Parkinson’s Disease- Causes, Features & Diagnosis

Parkinson’s

When we talk about neurological disorders or diseases, Parkinson’s disease is one of the most common names. In the case of neurological disorders, most people confuse them with mental illness. The same thing is applicable to Parkinson’s disease as well. But we must remember that these two are a totally separate issue. We must have a clear idea of this disease. So, this article will help you to understand Parkinson’s disease in a better manner.

 

In this article, Dr. Gurneet Sawhney will explain the causes, features & diagnosis of Parkinson’s disease. He is one of the best neurosurgeon in Mumbai with several years of experience in this field. Dr. Gurneet Sawhney was also awarded as the “Most Promising Neurosurgeon in Maharashtra – 2016″ by Times Group.

 

Parkinsons Disease-

Parkinson’s disease is also called Parkinson disease, or PD. It is a movement disorder where the dopamine-producing neurons present in the substantia nigra of the brain go through degeneration. It is one of the most common neurological disorders.It is a progressive, adult-onset disease that gets

more common with age.

 

Causes of Parkinsons Disease-

Most of the time, there’s no known cause. But in some cases, there might be a genetic cause, like mutations, parkin, or alpha-synuclein genes. In rare cases, Parkinsonian disease may be caused by MPTP. It is a toxic impurity that can be found in the desmethylprodine.

In other people, one or more risk factors might contribute to Parkinson’s. For example, pesticide exposure or DNA variants in genes can be the reason. Whatever the cause is, Parkinson’s derives from the death of dopamine-producing neurons in the substantia nigra part of the brain. The name substantia nigra means “black substance”.

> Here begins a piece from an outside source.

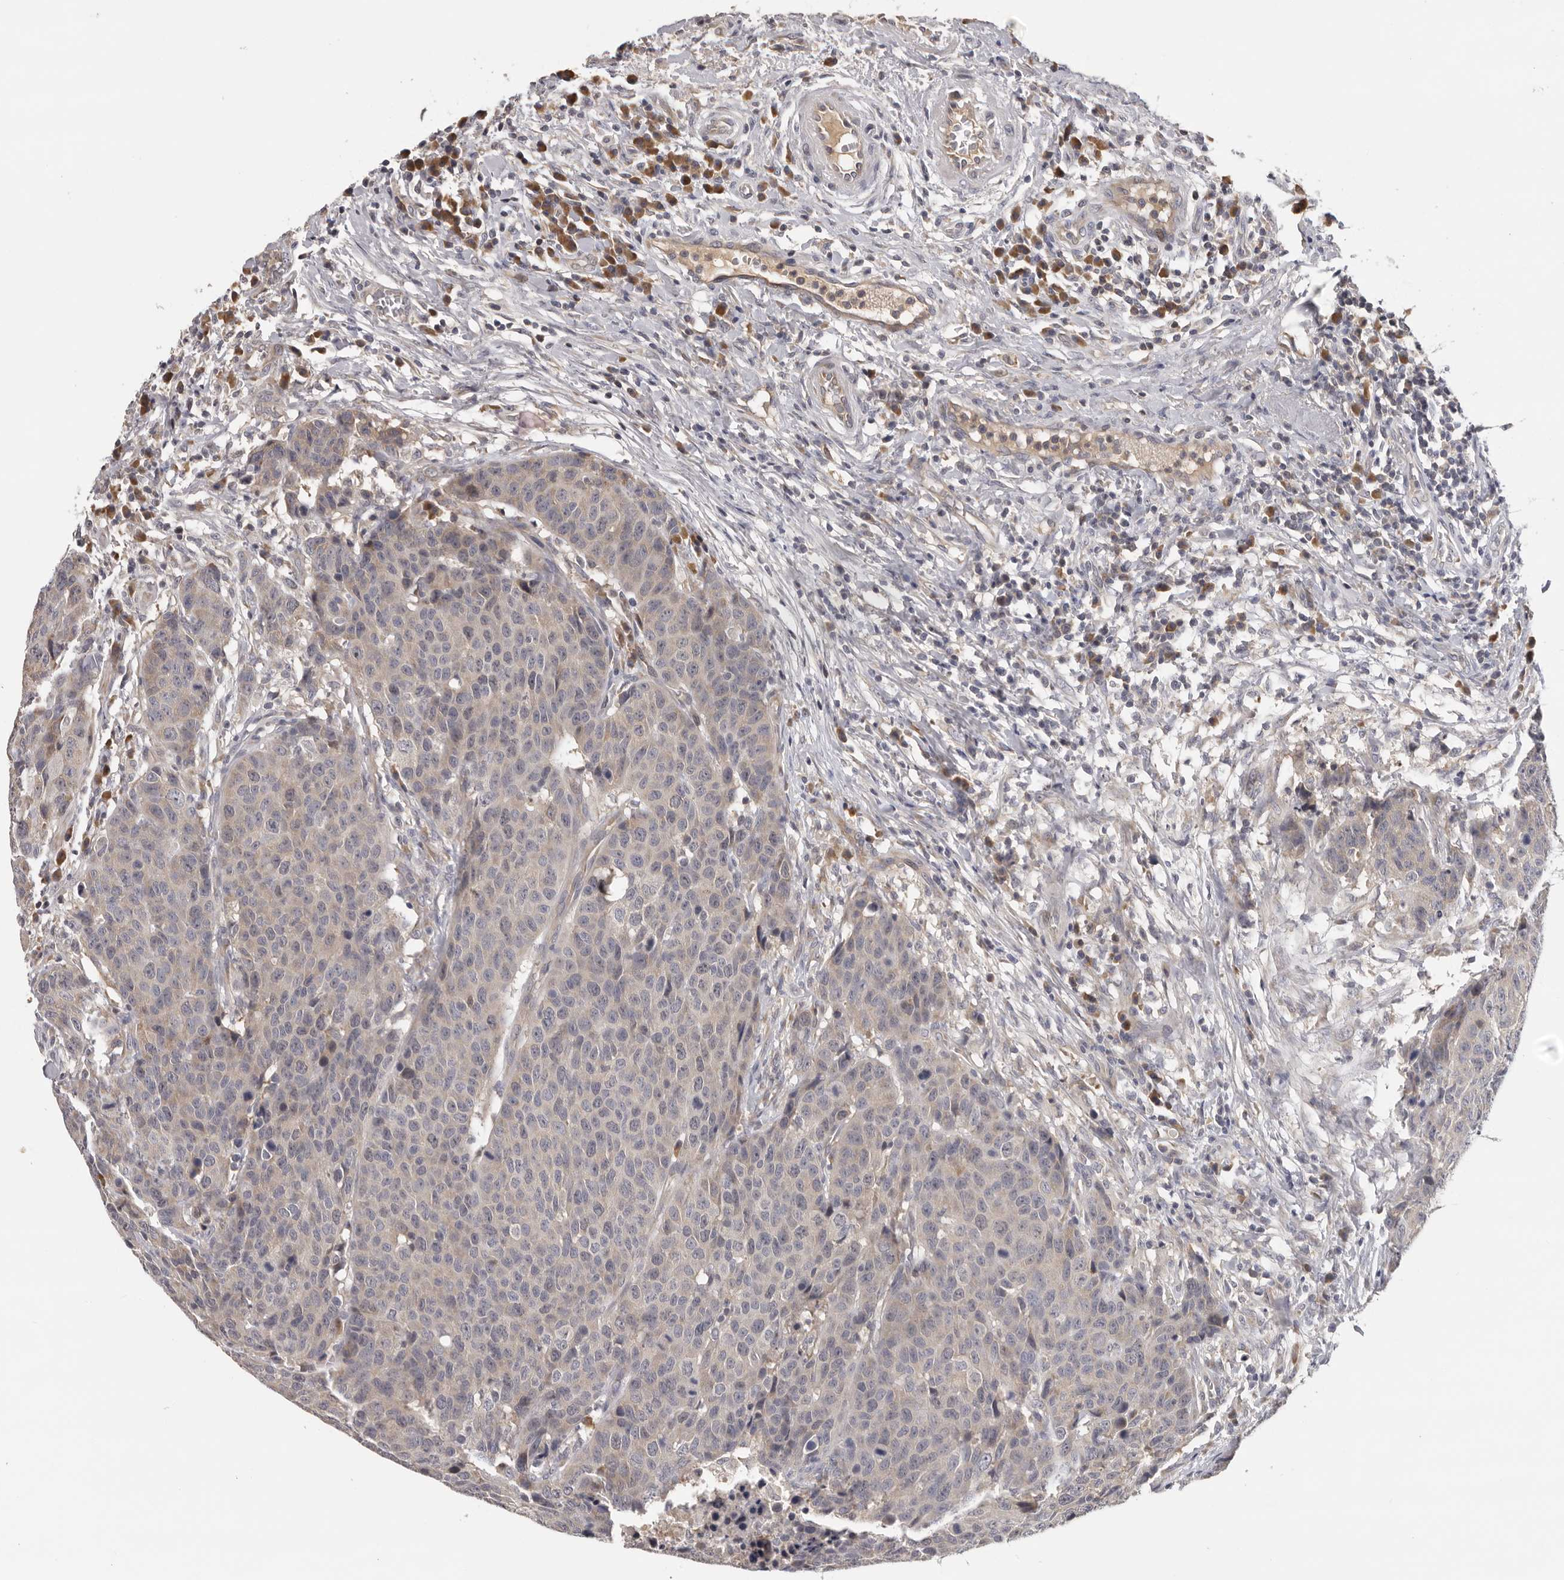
{"staining": {"intensity": "weak", "quantity": "25%-75%", "location": "cytoplasmic/membranous,nuclear"}, "tissue": "head and neck cancer", "cell_type": "Tumor cells", "image_type": "cancer", "snomed": [{"axis": "morphology", "description": "Squamous cell carcinoma, NOS"}, {"axis": "topography", "description": "Head-Neck"}], "caption": "Head and neck squamous cell carcinoma stained with a protein marker reveals weak staining in tumor cells.", "gene": "KIF2B", "patient": {"sex": "male", "age": 66}}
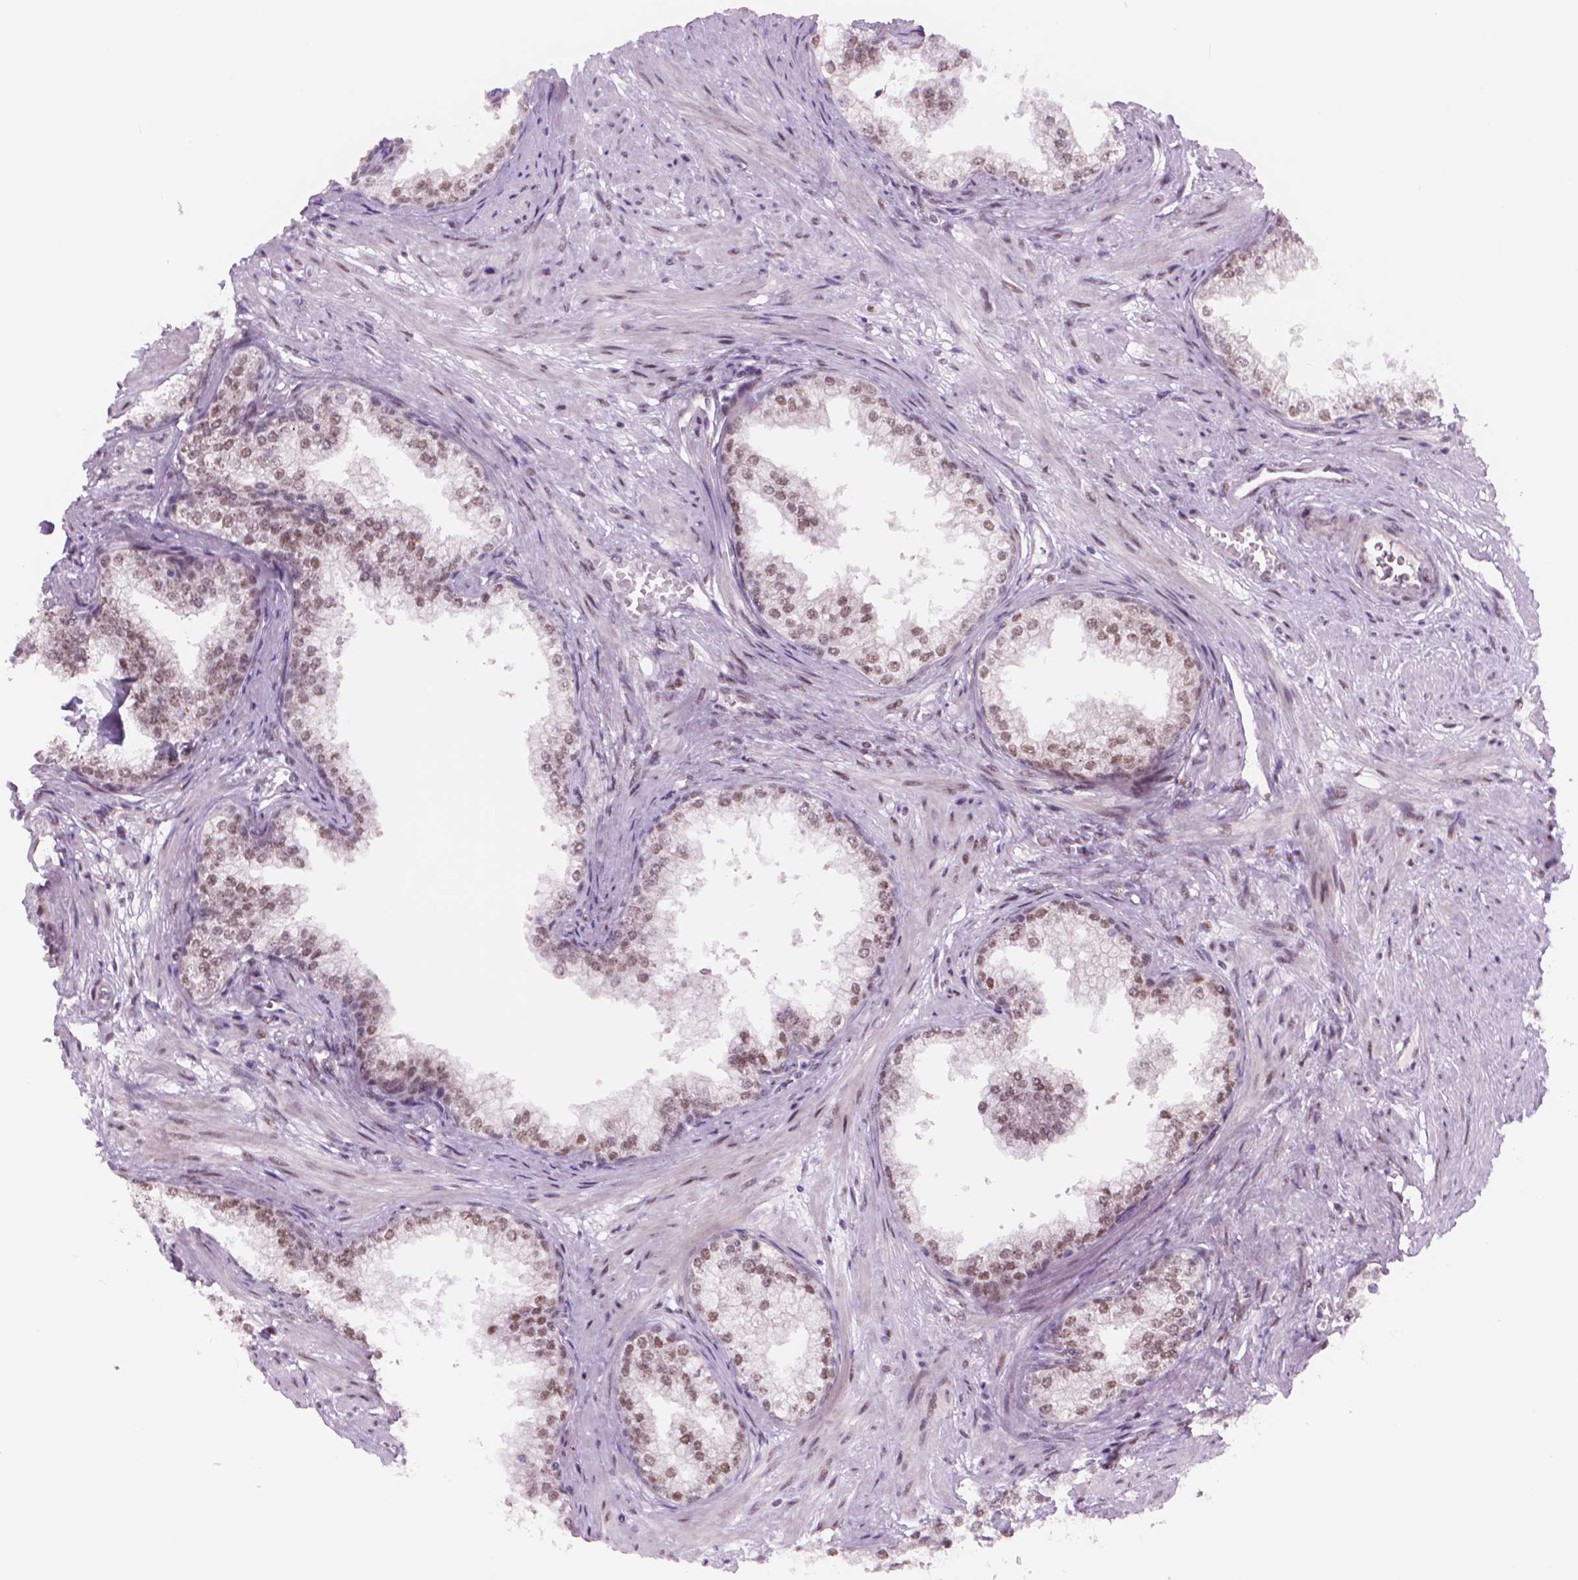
{"staining": {"intensity": "moderate", "quantity": "25%-75%", "location": "nuclear"}, "tissue": "prostate", "cell_type": "Glandular cells", "image_type": "normal", "snomed": [{"axis": "morphology", "description": "Normal tissue, NOS"}, {"axis": "topography", "description": "Prostate"}], "caption": "Immunohistochemical staining of unremarkable prostate reveals moderate nuclear protein staining in about 25%-75% of glandular cells.", "gene": "POLR3D", "patient": {"sex": "male", "age": 79}}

We usually considersubstantianigra as a single location. But actually, two of these regions are present in the brain. One on each side of the midbrain. The substantia nigra is a part of the basal ganglia which is a collection of brain regions that control movement through their connections with the motor cortex. In Parkinson’s, the darkened areas of substantia nigra get affected & they gradually disappear. Lewy bodies are present in the affected substantia nigra neurons before they die. Lewy bodies are eosinophilic, round inclusions made of alpha-synuclein protein. The function of alpha

-synuclein & Lewy bodies are not known. They are both found in several other diseases including Lewy body dementia and multiple system atrophy.

 

The SubstantiaNigra is divided into Two Sub-Regions

  1. Pars reticulata- This receives signals from another part of the basal ganglia called the striatum, and relays messages to the thalamus via neurons rich in the neurotransmitter gamma-aminobutyric acid.
  2. Pars compacta- This is the part of the substantia nigra affected in Parkinson’s sends messages to the striatum via neurons rich in the neurotransmitter dopamine, forming the nigrostriatal
    pathway, which helps to stimulate the cerebral cortex and initiate movement.


Therefore, when neurons present in substantia nigra pars compacta die, the individual may be in a hypo-kinetic or low movement state which is commonly seen in Parkinson’s. Besides simply initiating movements, the substantia nigra helps to calibrate and fine-tune the way those movements happen, which leads to the clinical features of Parkinson’s.

 

Clinical Features of Parkinsons-

  1. First, there’s a tremor, which is an involuntary shakiness most noticeable in the hands. It is called a “pill-rolling” tremor It actually looks like someone rolling a pill between their thumb and index finger. This is basically a “resting tremor,” meaning it is present at rest and diminishes with intentional movement.
  2. Next is rigidity. It refers to the stiffness that can appear as“cogwheel” rigidity. This is when there are a series of catches or stalls as a person’s arms or legs are passively moved by someone else. Besides this, rigidity is also responsible for the stooped posture and an almost expressionless face.
  3. Next up is Hypokinesia, a slow movement &akinesia, an absence of movement, and all these results from difficulty initiating movements. Examples of this are having the legs freeze up when trying to walk and also walking small steps.
  4. Finally, a late feature of Parkinson’s disease is postural instability. It causes problems with balance and can lead to falls.

Diagnosis-

Despite these multiple effects on body movement, Parkinson’s Disease does not produce any weakness. This helps to differentiate it from other diseases that affect the motor cortex or corticospinal pathway. Also, the resting tremor of Parkinson’s Disease helps to differentiate it from other cerebellar diseases, which might result in an action or intention tremor. This is a tremor that essentially the opposite of resting tremor, where the tremor actually gets worse with movement.

Also, bradykinesia and postural instability help to differentiate Parkinson’s disease from essential tremor. Non-motor brain functions can be affected in Parkinson’s disease as well which leads to additional common symptoms including depression, dementia, sleep disturbances, and difficulty smelling. These are because of dysfunction in dopaminergic signaling in other parts of the brain beyond the substantia nigra.